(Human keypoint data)

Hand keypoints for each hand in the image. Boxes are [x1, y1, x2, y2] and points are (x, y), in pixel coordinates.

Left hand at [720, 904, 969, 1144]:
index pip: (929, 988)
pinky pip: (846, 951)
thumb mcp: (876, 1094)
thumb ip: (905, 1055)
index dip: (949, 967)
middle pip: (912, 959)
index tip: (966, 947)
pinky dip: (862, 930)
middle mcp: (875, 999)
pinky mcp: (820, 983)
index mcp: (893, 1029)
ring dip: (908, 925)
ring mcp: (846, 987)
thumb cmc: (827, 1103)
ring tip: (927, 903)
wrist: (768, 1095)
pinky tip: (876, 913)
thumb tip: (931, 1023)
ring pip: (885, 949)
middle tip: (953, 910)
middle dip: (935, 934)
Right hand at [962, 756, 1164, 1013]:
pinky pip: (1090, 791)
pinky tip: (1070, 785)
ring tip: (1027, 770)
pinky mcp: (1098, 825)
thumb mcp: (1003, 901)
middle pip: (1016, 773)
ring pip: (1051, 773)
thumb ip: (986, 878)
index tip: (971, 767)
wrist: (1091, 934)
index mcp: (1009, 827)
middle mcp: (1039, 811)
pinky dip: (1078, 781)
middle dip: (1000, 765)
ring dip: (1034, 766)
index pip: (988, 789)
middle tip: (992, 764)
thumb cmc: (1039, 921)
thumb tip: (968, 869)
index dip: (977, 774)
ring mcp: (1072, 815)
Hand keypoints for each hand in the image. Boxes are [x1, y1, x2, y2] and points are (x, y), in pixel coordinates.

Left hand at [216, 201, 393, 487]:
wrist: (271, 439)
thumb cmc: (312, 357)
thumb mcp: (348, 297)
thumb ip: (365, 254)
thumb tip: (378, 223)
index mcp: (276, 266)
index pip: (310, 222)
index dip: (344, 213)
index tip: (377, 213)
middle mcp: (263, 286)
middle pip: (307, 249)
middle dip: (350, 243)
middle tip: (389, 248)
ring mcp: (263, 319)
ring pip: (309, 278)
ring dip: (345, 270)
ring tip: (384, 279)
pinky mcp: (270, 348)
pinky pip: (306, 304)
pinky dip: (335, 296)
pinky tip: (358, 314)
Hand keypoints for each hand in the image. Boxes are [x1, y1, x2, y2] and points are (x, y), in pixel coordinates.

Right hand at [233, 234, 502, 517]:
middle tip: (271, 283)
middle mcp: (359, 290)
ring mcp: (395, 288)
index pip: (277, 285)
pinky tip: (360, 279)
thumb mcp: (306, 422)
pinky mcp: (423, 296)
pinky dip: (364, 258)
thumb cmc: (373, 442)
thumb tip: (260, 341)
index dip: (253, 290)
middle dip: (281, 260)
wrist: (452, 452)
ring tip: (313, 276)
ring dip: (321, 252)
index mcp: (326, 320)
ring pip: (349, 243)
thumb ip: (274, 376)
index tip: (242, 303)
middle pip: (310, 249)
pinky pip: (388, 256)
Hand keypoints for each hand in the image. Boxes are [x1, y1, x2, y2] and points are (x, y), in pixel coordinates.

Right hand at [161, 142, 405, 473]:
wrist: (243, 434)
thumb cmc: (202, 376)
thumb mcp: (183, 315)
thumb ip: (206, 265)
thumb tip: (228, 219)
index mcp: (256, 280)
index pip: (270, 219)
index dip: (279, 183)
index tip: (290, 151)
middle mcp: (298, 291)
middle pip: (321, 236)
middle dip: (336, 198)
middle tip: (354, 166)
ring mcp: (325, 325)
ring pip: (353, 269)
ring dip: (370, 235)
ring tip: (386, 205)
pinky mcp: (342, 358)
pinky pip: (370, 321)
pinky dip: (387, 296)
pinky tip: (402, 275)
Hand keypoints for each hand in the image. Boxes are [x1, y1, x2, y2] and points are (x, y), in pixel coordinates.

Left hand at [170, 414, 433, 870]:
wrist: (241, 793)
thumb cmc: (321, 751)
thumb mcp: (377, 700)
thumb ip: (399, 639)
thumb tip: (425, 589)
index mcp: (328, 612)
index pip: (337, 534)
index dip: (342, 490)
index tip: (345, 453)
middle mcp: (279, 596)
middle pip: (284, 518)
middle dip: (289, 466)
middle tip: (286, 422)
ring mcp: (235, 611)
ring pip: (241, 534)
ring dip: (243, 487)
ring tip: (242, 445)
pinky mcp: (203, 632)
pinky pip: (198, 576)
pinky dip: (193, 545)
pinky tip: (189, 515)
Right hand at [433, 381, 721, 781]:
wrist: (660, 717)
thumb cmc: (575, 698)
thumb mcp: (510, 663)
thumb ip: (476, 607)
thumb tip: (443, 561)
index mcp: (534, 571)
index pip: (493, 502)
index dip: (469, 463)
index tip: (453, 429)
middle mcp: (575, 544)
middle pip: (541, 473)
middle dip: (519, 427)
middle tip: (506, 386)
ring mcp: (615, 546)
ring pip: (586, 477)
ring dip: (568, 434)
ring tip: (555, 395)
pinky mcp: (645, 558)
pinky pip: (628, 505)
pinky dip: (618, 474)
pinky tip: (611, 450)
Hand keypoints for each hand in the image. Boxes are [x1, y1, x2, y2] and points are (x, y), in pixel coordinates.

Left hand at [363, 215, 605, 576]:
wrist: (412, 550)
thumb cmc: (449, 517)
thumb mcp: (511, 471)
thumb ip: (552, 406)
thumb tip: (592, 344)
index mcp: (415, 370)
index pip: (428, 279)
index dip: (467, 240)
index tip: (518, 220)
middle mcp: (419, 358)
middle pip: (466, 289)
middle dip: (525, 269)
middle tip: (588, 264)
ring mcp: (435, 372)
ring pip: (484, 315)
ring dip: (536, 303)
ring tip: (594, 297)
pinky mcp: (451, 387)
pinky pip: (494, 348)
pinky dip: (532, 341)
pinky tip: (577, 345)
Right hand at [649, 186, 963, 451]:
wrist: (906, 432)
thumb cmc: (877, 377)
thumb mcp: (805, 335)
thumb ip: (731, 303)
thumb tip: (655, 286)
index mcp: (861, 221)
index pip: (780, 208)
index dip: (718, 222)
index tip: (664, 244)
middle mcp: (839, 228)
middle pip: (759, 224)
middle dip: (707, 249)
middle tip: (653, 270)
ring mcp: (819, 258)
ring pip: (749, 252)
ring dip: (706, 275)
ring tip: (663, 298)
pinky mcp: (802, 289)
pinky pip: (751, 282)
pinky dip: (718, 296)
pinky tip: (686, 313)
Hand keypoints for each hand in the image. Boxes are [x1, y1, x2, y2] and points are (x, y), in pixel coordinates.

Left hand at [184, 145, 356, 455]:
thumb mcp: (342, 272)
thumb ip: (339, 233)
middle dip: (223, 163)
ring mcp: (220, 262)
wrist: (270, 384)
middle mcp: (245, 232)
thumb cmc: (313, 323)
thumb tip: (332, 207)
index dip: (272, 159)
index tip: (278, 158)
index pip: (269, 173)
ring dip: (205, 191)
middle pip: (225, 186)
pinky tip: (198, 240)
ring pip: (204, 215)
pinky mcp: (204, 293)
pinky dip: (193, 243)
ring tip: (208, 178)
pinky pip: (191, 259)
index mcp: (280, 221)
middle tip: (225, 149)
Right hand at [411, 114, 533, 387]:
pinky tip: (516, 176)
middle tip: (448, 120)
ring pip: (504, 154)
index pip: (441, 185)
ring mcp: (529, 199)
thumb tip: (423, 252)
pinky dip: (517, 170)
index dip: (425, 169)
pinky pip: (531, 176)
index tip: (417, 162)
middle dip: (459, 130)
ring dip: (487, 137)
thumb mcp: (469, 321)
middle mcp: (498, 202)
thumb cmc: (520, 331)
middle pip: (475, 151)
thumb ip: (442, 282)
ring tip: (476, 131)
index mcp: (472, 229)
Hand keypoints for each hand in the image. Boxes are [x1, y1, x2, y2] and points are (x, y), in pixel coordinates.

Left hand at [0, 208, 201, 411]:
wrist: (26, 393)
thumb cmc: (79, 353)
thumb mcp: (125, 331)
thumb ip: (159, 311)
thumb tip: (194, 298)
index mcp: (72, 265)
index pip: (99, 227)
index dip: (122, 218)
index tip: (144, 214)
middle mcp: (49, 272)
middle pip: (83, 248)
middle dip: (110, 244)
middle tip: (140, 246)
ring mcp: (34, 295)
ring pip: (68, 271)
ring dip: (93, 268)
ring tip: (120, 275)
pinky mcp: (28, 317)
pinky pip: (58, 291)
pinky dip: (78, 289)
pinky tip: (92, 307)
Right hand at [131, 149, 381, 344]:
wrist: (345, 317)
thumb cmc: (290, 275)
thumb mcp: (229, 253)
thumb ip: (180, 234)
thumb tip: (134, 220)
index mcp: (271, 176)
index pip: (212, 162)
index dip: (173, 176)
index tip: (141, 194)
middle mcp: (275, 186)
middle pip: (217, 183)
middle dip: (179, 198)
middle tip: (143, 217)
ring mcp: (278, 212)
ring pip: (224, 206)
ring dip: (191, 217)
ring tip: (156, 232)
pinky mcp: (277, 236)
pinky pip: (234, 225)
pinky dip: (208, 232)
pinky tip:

- What is needed:
Which of the lines above carry the string "Right"? Copy every one.

- Result for this exercise:
Right hand at [962, 756, 1164, 1013]:
Right hand at [233, 234, 502, 517]:
Right hand at [161, 142, 405, 473]:
Right hand at [433, 381, 721, 781]:
Right hand at [649, 186, 963, 451]:
Right hand at [411, 114, 533, 387]:
Right hand at [131, 149, 381, 344]:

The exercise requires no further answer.